Beethoven: Violin Sonata No. 10 in G Major, Op. 96 – I. Allegro moderato (Alina Ibragimova, violin; Cédric Tiberghien, piano)
In live classical music performances – and indeed in nail-biting tennis matches – the silence of the audience indicates intense collective concentration. There is an almost inexplicable silence which occurs during a particularly absorbing performance, when it seems as if the audience is listening and breathing as one, or that special quiet at the end of a particularly arresting performance before the applause comes. It’s as if there is a universal exhale as tense bodies held in suspended stillness by the power of the music, gradually relax and unwind. This is particularly potent at very large venues, such as the Royal Albert Hall, home to the Proms, and the performer or performers who can hold an audience of some 5500 in rapt attention, or shrink a concert hall such as the Royal Festival Hall (capacity c2000) to the size of an intimate salon, is surely a powerful and charismatic one.
Not only does a hall full of people have a different acoustic, but a living, breathing audience creates “a very active involvement in the music, and I think a performer senses this, the energy…and that quietness, when people are listening and attentive, and you feel an electricity there that you cannot replicate” (Stephen Hough).

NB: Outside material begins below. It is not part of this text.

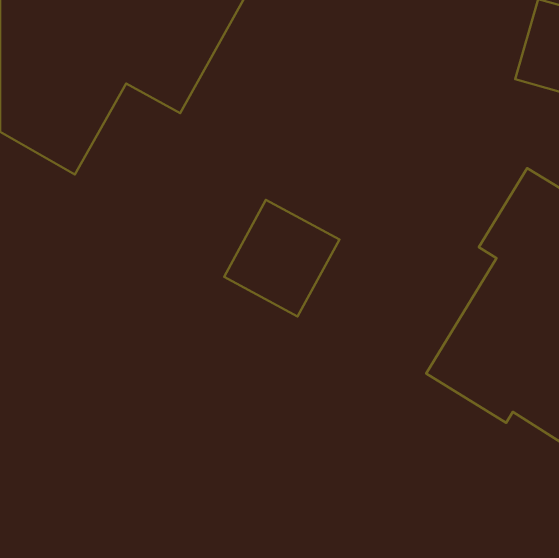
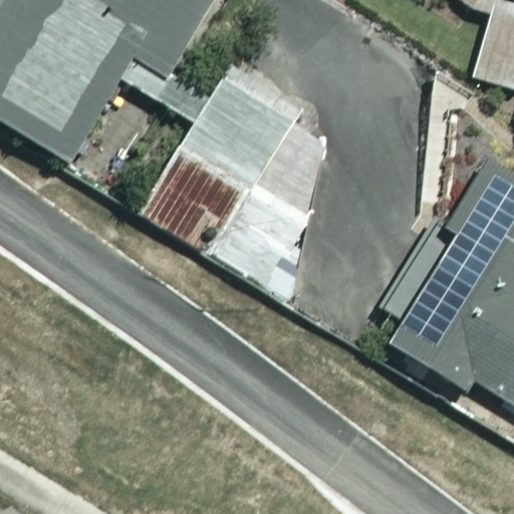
building: none -> [140,76,300,248]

Performers are very aware of the atmosphere in a concert hall and many would agree that it enables them to play better, while also creating a special bond of communication with the audience, who then become complicit in the performance as active participants. Playing in a recording studio can be sterile and limiting, requiring the performer to attempt to recreate the atmosphere of a live performance through the power of their imagination.
While concert halls (and sports stadia) remain empty for the time being, audiences and performers must create their own atmosphere. Livestream performances cannot replace “the real thing”, but there is something powerful, and also profoundly poignant, in watching a live performance from an empty auditorium. The Wigmore Hall livestream lunchtime concerts have received huge acclaim, both from critics and reviewers, and also audiences sharing their reactions (often very thoughtful, honest and emotional) on social media. We have enjoyed exceptionally fine performances, in which musicians still give their all despite or perhaps because of the circumstances, and there has, via the networks, been a palpable sense of people listening appreciatively and attentively. In addition, there is a sense of quenching a great thirst after a long period of drought and also a certain optimism in the hope that we can soon return to our beloved concert halls and enjoy music collectively once again.